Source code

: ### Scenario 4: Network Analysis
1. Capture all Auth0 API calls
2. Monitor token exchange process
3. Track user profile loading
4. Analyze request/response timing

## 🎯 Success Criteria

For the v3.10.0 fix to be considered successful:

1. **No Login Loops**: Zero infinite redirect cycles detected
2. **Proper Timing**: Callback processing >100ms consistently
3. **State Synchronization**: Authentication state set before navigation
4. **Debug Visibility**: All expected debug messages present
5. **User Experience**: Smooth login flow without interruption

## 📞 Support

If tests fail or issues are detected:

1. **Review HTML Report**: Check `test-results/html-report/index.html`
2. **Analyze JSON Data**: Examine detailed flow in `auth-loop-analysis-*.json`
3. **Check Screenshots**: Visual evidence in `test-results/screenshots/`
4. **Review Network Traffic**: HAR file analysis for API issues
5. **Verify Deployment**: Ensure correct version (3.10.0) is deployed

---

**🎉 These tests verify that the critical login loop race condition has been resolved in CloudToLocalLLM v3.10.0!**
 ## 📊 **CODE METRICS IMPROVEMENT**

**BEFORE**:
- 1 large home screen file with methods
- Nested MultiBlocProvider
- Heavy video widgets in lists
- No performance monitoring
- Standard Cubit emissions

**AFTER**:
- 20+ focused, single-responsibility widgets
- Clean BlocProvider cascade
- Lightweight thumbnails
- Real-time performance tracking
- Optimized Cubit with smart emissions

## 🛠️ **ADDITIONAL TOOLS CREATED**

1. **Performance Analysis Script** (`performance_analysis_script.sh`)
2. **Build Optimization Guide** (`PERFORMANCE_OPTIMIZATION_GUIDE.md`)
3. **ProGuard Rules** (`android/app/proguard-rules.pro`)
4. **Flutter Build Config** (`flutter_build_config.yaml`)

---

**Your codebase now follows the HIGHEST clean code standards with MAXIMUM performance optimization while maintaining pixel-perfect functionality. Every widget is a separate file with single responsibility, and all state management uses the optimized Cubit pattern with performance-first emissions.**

◇ ◇ ◇ ◇

**PROBLEM REQUIREMENTS:**
Reproduce, character for character, the part of the data that opens with the line containing "4: Network Analysis" and closes with the line containing "## 📊 **CODE METRICS IMPROVEMENT**", both of those lines included.

**FINISHED TASK:**
: ### Scenario 4: Network Analysis
1. Capture all Auth0 API calls
2. Monitor token exchange process
3. Track user profile loading
4. Analyze request/response timing

## 🎯 Success Criteria

For the v3.10.0 fix to be considered successful:

1. **No Login Loops**: Zero infinite redirect cycles detected
2. **Proper Timing**: Callback processing >100ms consistently
3. **State Synchronization**: Authentication state set before navigation
4. **Debug Visibility**: All expected debug messages present
5. **User Experience**: Smooth login flow without interruption

## 📞 Support

If tests fail or issues are detected:

1. **Review HTML Report**: Check `test-results/html-report/index.html`
2. **Analyze JSON Data**: Examine detailed flow in `auth-loop-analysis-*.json`
3. **Check Screenshots**: Visual evidence in `test-results/screenshots/`
4. **Review Network Traffic**: HAR file analysis for API issues
5. **Verify Deployment**: Ensure correct version (3.10.0) is deployed

---

**🎉 These tests verify that the critical login loop race condition has been resolved in CloudToLocalLLM v3.10.0!**
 ## 📊 **CODE METRICS IMPROVEMENT**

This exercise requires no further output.